> _Problem description_: Only the pictures are to be omitted; every entry beneath should otherwise be duplicated exactly.

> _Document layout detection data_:
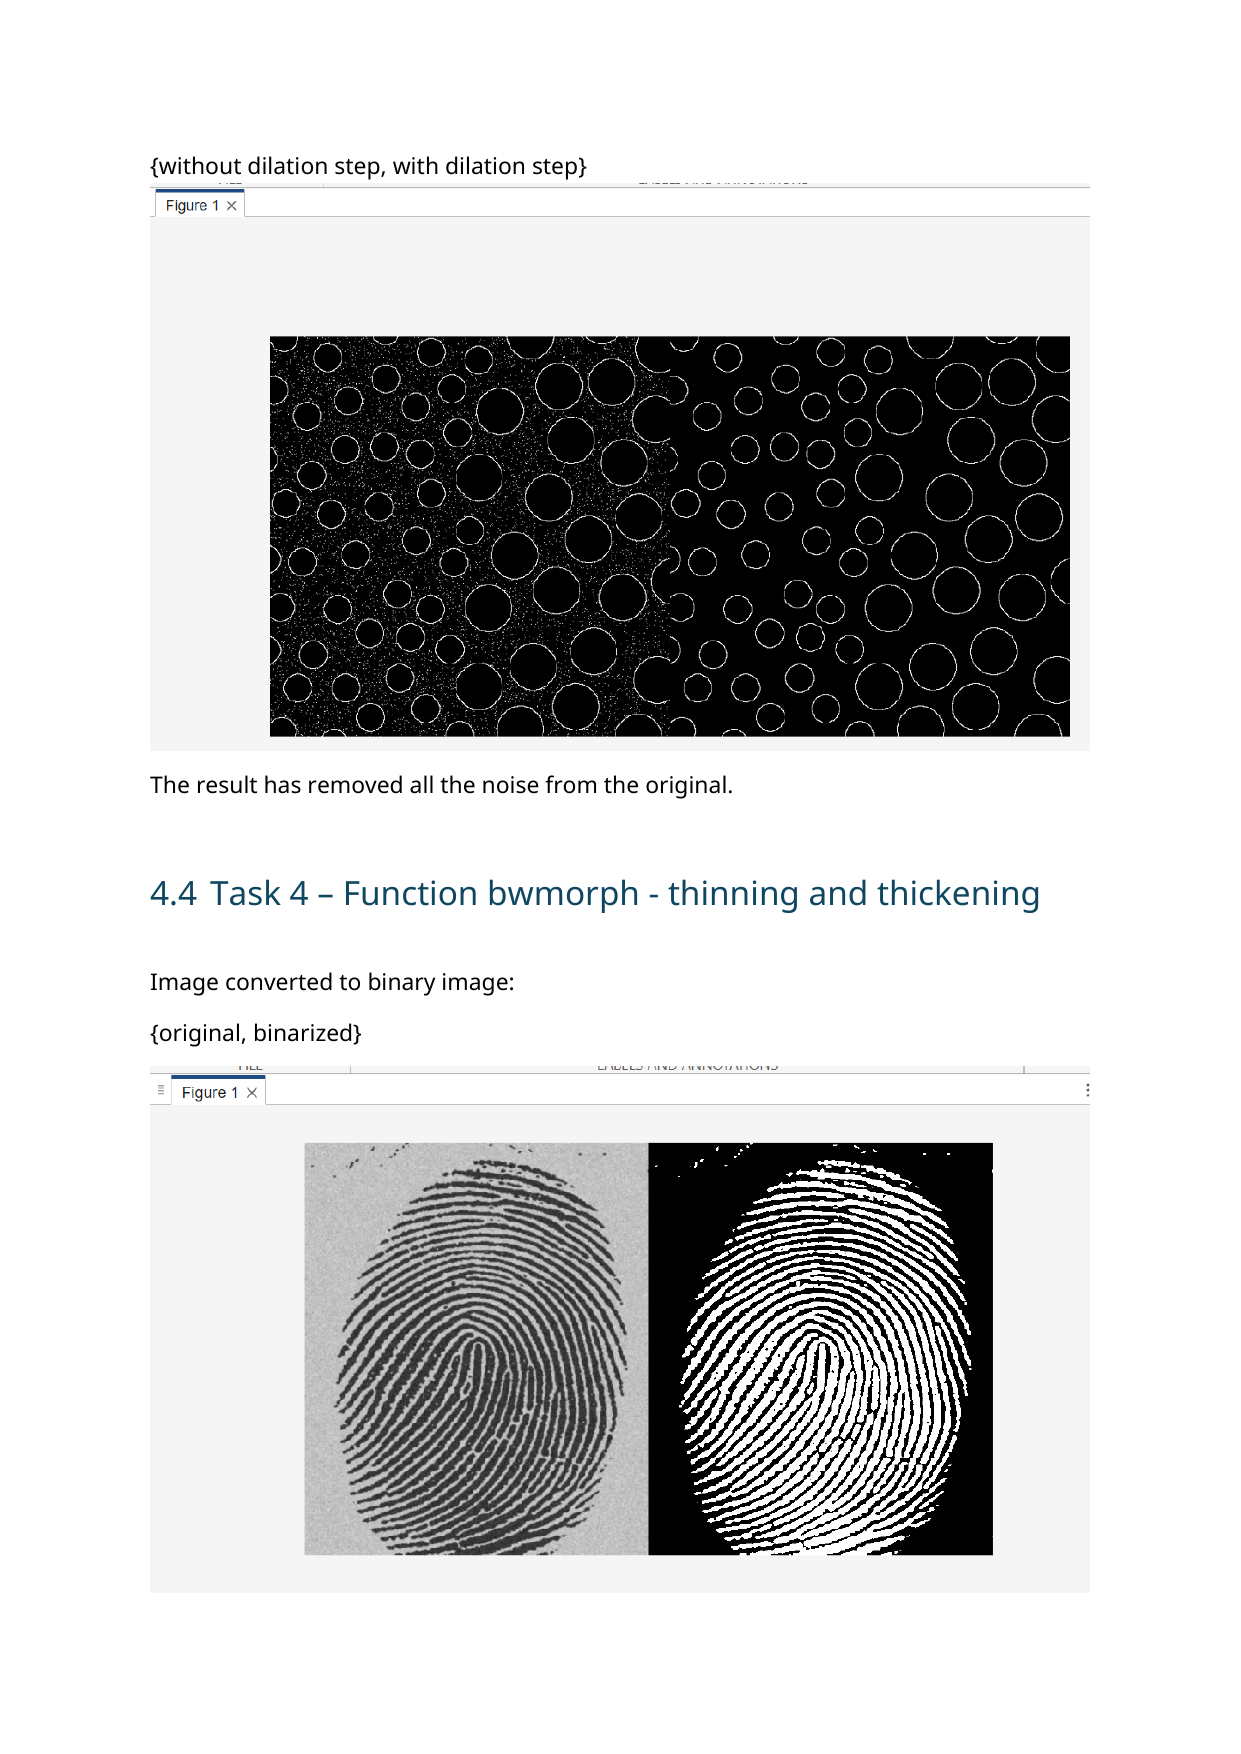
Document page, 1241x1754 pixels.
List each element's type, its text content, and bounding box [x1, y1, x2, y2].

picture [150, 183, 1091, 751]
text {original, binarized} [150, 1016, 1090, 1048]
text Image converted to binary image: [150, 966, 1090, 997]
subtitle Task 4 – Function bwmorph - thinning and thickening [150, 870, 1090, 916]
text {without dilation step, with dilation step} [150, 150, 1090, 183]
picture [150, 1066, 1091, 1593]
text The result has removed all the noise from the original. [150, 769, 1090, 801]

> _Solution_:
Document page, 1241x1754 pixels.
List each element's type, its text content, and bounding box [x1, y1, x2, y2].

picture [150, 183, 1091, 751]
text {original, binarized} [150, 1016, 1090, 1048]
text Image converted to binary image: [150, 966, 1090, 997]
subtitle Task 4 – Function bwmorph - thinning and thickening [150, 870, 1090, 916]
text {without dilation step, with dilation step} [150, 150, 1090, 183]
picture [150, 1066, 1091, 1593]
text The result has removed all the noise from the original. [150, 769, 1090, 801]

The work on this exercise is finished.